* _Dataset_
※

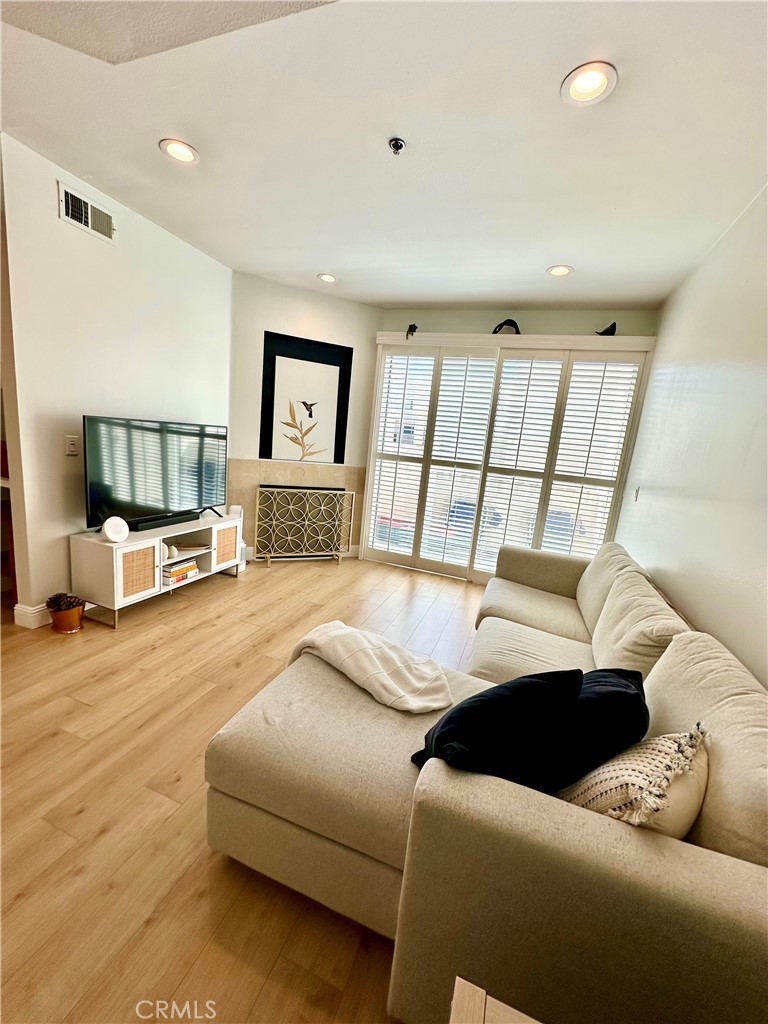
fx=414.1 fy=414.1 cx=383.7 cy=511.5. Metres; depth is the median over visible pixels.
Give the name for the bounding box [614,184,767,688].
right wall
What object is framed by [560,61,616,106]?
recessed light
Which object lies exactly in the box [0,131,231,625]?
left wall
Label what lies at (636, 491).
light switch
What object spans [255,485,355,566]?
fireplace screen
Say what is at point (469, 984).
side table
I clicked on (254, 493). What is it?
fireplace surround
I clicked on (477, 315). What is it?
back wall
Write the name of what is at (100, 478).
television
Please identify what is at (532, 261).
ceiling
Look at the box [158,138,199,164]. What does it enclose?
recessed light
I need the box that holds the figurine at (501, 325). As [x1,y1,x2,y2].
[491,318,519,334]
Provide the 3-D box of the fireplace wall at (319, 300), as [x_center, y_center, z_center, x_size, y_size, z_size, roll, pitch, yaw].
[-0.863,-0.854,4.375,1.683,2.755,0.163,1,12,-23]
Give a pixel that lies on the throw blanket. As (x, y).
(349, 640)
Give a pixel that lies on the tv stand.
(121, 560)
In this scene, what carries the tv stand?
on the floor
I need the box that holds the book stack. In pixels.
[161,557,198,585]
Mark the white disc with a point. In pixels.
(110, 528)
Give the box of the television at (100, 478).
[82,415,227,530]
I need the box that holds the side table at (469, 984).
[447,977,539,1023]
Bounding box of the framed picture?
[260,331,351,463]
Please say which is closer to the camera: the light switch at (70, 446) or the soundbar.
the light switch at (70, 446)
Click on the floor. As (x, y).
(102, 842)
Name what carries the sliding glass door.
in the back wall at (477, 315)
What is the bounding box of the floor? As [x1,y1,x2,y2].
[0,552,481,1023]
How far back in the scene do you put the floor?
1.50 m
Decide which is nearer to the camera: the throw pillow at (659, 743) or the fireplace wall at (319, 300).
the throw pillow at (659, 743)
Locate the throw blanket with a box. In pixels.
[288,621,454,713]
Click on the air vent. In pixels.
(83, 218)
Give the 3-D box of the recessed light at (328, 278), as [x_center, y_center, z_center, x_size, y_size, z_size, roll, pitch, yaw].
[-0.509,-2.116,3.747,0.191,0.013,0.191,9,11,19]
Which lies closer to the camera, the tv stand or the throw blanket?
the throw blanket
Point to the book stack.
(176, 571)
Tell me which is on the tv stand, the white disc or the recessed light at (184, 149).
the white disc
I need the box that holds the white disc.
[102,516,129,542]
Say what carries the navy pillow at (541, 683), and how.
on the sectional sofa
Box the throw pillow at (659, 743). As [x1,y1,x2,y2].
[557,722,710,833]
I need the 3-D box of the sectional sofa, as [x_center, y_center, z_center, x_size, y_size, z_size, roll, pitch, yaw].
[0.612,0.647,2.203,1.758,0.835,3.100,9,11,19]
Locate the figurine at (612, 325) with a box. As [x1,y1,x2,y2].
[595,321,616,335]
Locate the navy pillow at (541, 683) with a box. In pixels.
[412,666,588,789]
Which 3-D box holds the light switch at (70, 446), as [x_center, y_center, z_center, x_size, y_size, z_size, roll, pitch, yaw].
[-2.006,-0.431,2.668,0.014,0.119,0.074,9,11,19]
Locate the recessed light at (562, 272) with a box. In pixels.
[546,264,572,276]
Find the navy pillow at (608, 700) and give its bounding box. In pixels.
[544,665,649,787]
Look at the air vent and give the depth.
2.56 m
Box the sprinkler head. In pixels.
[388,137,405,154]
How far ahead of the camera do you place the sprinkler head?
1.93 m
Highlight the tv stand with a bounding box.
[68,511,242,629]
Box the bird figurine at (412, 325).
[406,323,417,338]
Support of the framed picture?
attached to the fireplace wall at (319, 300)
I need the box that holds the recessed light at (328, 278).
[318,272,337,283]
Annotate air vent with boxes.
[58,182,114,243]
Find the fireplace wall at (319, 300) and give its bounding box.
[229,272,381,563]
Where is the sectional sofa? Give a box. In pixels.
[207,532,767,1023]
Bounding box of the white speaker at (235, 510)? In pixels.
[227,505,246,571]
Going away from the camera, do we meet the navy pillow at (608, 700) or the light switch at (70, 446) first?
the navy pillow at (608, 700)
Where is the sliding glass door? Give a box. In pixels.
[366,334,652,580]
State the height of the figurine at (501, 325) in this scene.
0.187 m
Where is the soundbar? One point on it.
(178, 519)
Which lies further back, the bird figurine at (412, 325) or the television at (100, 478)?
the bird figurine at (412, 325)
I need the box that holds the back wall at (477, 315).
[362,304,661,573]
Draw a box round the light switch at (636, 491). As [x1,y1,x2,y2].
[632,485,640,501]
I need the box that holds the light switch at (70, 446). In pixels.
[65,434,78,455]
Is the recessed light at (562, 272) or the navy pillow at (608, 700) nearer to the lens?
the navy pillow at (608, 700)
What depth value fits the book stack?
3.25 m
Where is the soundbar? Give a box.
[127,510,202,531]
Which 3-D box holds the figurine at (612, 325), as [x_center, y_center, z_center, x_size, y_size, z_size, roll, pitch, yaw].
[1.990,-1.628,3.720,0.190,0.142,0.122,9,11,19]
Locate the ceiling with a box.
[0,0,767,310]
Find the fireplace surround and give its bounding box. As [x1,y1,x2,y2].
[229,459,365,559]
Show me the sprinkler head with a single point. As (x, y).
(399, 145)
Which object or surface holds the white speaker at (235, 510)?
on the floor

※

* _Activity_
Copy out all the data exactly. The images should not appear in the copy.

* _Task result_
fx=414.1 fy=414.1 cx=383.7 cy=511.5. Metres; depth is the median over visible pixels.
Give the name for the bounding box [614,184,767,688].
right wall
What object is framed by [560,61,616,106]?
recessed light
Which object lies exactly in the box [0,131,231,625]?
left wall
Label what lies at (636, 491).
light switch
What object spans [255,485,355,566]?
fireplace screen
Say what is at point (469, 984).
side table
I clicked on (254, 493). What is it?
fireplace surround
I clicked on (477, 315). What is it?
back wall
Write the name of what is at (100, 478).
television
Please identify what is at (532, 261).
ceiling
Look at the box [158,138,199,164]. What does it enclose?
recessed light
I need the box that holds the figurine at (501, 325). As [x1,y1,x2,y2].
[491,318,519,334]
Provide the 3-D box of the fireplace wall at (319, 300), as [x_center, y_center, z_center, x_size, y_size, z_size, roll, pitch, yaw].
[-0.863,-0.854,4.375,1.683,2.755,0.163,1,12,-23]
Give a pixel that lies on the throw blanket. As (x, y).
(349, 640)
Give a pixel that lies on the tv stand.
(121, 560)
In this scene, what carries the tv stand?
on the floor
I need the box that holds the book stack. In pixels.
[161,557,198,585]
Mark the white disc with a point. In pixels.
(110, 528)
Give the box of the television at (100, 478).
[82,415,227,530]
I need the box that holds the side table at (469, 984).
[447,977,539,1023]
Bounding box of the framed picture?
[260,331,351,463]
Please say which is closer to the camera: the light switch at (70, 446) or the soundbar.
the light switch at (70, 446)
Click on the floor. As (x, y).
(102, 842)
Name what carries the sliding glass door.
in the back wall at (477, 315)
What is the bounding box of the floor? As [x1,y1,x2,y2].
[0,552,481,1023]
How far back in the scene do you put the floor?
1.50 m
Decide which is nearer to the camera: the throw pillow at (659, 743) or the fireplace wall at (319, 300).
the throw pillow at (659, 743)
Locate the throw blanket with a box. In pixels.
[288,621,454,713]
Click on the air vent. In pixels.
(83, 218)
Give the 3-D box of the recessed light at (328, 278), as [x_center, y_center, z_center, x_size, y_size, z_size, roll, pitch, yaw].
[-0.509,-2.116,3.747,0.191,0.013,0.191,9,11,19]
Which lies closer to the camera, the tv stand or the throw blanket?
the throw blanket
Point to the book stack.
(176, 571)
Tell me which is on the tv stand, the white disc or the recessed light at (184, 149).
the white disc
I need the box that holds the white disc.
[102,516,129,542]
Say what carries the navy pillow at (541, 683), and how.
on the sectional sofa
Box the throw pillow at (659, 743). As [x1,y1,x2,y2].
[557,722,710,833]
I need the 3-D box of the sectional sofa, as [x_center, y_center, z_center, x_size, y_size, z_size, roll, pitch, yaw].
[0.612,0.647,2.203,1.758,0.835,3.100,9,11,19]
Locate the figurine at (612, 325) with a box. As [x1,y1,x2,y2].
[595,321,616,335]
Locate the navy pillow at (541, 683) with a box. In pixels.
[412,666,588,789]
Which 3-D box holds the light switch at (70, 446), as [x_center, y_center, z_center, x_size, y_size, z_size, roll, pitch, yaw].
[-2.006,-0.431,2.668,0.014,0.119,0.074,9,11,19]
Locate the recessed light at (562, 272) with a box. In pixels.
[546,264,572,276]
Find the navy pillow at (608, 700) and give its bounding box. In pixels.
[544,665,649,787]
Look at the air vent and give the depth.
2.56 m
Box the sprinkler head. In pixels.
[388,137,405,154]
How far ahead of the camera do you place the sprinkler head?
1.93 m
Highlight the tv stand with a bounding box.
[68,511,242,629]
Box the bird figurine at (412, 325).
[406,323,417,338]
Support of the framed picture?
attached to the fireplace wall at (319, 300)
I need the box that holds the recessed light at (328, 278).
[318,272,337,283]
Annotate air vent with boxes.
[58,182,114,243]
Find the fireplace wall at (319, 300) and give its bounding box.
[229,272,381,563]
Where is the sectional sofa? Give a box. In pixels.
[207,532,767,1023]
Bounding box of the white speaker at (235, 510)? In pixels.
[227,505,246,571]
Going away from the camera, do we meet the navy pillow at (608, 700) or the light switch at (70, 446) first?
the navy pillow at (608, 700)
Where is the sliding glass door? Give a box. In pixels.
[366,334,652,580]
State the height of the figurine at (501, 325) in this scene.
0.187 m
Where is the soundbar? One point on it.
(178, 519)
Which lies further back, the bird figurine at (412, 325) or the television at (100, 478)?
the bird figurine at (412, 325)
I need the box that holds the back wall at (477, 315).
[362,304,661,573]
Draw a box round the light switch at (636, 491). As [x1,y1,x2,y2].
[632,485,640,501]
I need the box that holds the light switch at (70, 446). In pixels.
[65,434,78,455]
Is the recessed light at (562, 272) or the navy pillow at (608, 700) nearer to the lens?
the navy pillow at (608, 700)
What depth value fits the book stack?
3.25 m
Where is the soundbar? Give a box.
[127,510,202,531]
Which 3-D box holds the figurine at (612, 325), as [x_center, y_center, z_center, x_size, y_size, z_size, roll, pitch, yaw].
[1.990,-1.628,3.720,0.190,0.142,0.122,9,11,19]
Locate the ceiling with a box.
[0,0,767,310]
Find the fireplace surround and give its bounding box. As [x1,y1,x2,y2].
[229,459,365,559]
Show me the sprinkler head with a single point. As (x, y).
(399, 145)
Which object or surface holds the white speaker at (235, 510)?
on the floor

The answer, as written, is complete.